- [PROBLEM DESCRIPTION]: Search the entries for the word "cereal". Copy every line that holds it.

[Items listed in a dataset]
********************
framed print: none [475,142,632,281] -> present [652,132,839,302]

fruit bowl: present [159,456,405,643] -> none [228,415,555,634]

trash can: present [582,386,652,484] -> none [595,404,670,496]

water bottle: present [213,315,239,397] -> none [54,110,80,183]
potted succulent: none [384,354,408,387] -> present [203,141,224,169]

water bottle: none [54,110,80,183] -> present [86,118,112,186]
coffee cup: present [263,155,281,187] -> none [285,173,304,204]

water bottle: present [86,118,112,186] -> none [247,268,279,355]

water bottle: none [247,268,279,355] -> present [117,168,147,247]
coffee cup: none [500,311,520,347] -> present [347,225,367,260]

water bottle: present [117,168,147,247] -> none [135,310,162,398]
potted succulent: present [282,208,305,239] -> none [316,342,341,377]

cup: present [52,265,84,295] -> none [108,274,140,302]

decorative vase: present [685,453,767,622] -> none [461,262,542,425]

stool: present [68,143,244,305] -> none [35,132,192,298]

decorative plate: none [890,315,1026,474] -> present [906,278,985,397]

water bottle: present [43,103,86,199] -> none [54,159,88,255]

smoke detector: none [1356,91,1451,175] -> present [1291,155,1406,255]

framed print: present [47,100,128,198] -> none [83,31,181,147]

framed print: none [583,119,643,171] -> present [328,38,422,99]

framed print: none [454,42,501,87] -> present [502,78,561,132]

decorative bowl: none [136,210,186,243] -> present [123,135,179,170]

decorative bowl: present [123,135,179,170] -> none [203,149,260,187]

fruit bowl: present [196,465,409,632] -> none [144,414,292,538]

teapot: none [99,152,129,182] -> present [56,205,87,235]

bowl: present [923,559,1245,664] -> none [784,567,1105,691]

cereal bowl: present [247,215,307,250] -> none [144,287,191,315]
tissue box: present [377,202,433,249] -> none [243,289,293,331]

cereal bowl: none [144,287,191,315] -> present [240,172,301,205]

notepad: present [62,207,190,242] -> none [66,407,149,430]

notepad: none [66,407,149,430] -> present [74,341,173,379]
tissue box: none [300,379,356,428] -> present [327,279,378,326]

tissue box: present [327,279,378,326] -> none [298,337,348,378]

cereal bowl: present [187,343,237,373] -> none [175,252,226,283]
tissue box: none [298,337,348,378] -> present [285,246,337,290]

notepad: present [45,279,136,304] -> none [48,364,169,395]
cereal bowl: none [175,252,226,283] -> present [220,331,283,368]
********************
- [YOUR SOLUTION]:
cereal bowl: present [247,215,307,250] -> none [144,287,191,315]
cereal bowl: none [144,287,191,315] -> present [240,172,301,205]
cereal bowl: present [187,343,237,373] -> none [175,252,226,283]
cereal bowl: none [175,252,226,283] -> present [220,331,283,368]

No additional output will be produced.